++++ Source material

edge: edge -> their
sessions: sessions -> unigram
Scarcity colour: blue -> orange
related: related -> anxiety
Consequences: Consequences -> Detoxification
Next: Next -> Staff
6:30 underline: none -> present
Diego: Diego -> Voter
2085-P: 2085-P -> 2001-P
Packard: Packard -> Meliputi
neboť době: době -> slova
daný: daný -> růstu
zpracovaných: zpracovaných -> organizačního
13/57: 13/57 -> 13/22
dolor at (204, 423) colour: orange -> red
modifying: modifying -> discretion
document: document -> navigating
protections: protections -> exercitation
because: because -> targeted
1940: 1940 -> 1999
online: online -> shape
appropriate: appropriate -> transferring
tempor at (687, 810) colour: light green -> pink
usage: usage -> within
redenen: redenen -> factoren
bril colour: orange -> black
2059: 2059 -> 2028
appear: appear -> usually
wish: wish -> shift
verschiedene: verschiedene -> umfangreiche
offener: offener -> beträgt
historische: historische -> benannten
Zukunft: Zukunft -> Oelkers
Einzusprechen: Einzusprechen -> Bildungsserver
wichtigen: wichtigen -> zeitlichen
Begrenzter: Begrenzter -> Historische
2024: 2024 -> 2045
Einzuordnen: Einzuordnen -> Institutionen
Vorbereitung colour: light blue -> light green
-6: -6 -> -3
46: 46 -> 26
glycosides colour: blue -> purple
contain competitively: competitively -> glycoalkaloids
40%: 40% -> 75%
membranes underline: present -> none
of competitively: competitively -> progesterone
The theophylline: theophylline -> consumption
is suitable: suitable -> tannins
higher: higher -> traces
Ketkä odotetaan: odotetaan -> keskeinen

++++++++

* **Exercise details**
Reproduce every line of the data above word for word, in the same order.

* **Full solution**
edge: edge -> their
sessions: sessions -> unigram
Scarcity colour: blue -> orange
related: related -> anxiety
Consequences: Consequences -> Detoxification
Next: Next -> Staff
6:30 underline: none -> present
Diego: Diego -> Voter
2085-P: 2085-P -> 2001-P
Packard: Packard -> Meliputi
neboť době: době -> slova
daný: daný -> růstu
zpracovaných: zpracovaných -> organizačního
13/57: 13/57 -> 13/22
dolor at (204, 423) colour: orange -> red
modifying: modifying -> discretion
document: document -> navigating
protections: protections -> exercitation
because: because -> targeted
1940: 1940 -> 1999
online: online -> shape
appropriate: appropriate -> transferring
tempor at (687, 810) colour: light green -> pink
usage: usage -> within
redenen: redenen -> factoren
bril colour: orange -> black
2059: 2059 -> 2028
appear: appear -> usually
wish: wish -> shift
verschiedene: verschiedene -> umfangreiche
offener: offener -> beträgt
historische: historische -> benannten
Zukunft: Zukunft -> Oelkers
Einzusprechen: Einzusprechen -> Bildungsserver
wichtigen: wichtigen -> zeitlichen
Begrenzter: Begrenzter -> Historische
2024: 2024 -> 2045
Einzuordnen: Einzuordnen -> Institutionen
Vorbereitung colour: light blue -> light green
-6: -6 -> -3
46: 46 -> 26
glycosides colour: blue -> purple
contain competitively: competitively -> glycoalkaloids
40%: 40% -> 75%
membranes underline: present -> none
of competitively: competitively -> progesterone
The theophylline: theophylline -> consumption
is suitable: suitable -> tannins
higher: higher -> traces
Ketkä odotetaan: odotetaan -> keskeinen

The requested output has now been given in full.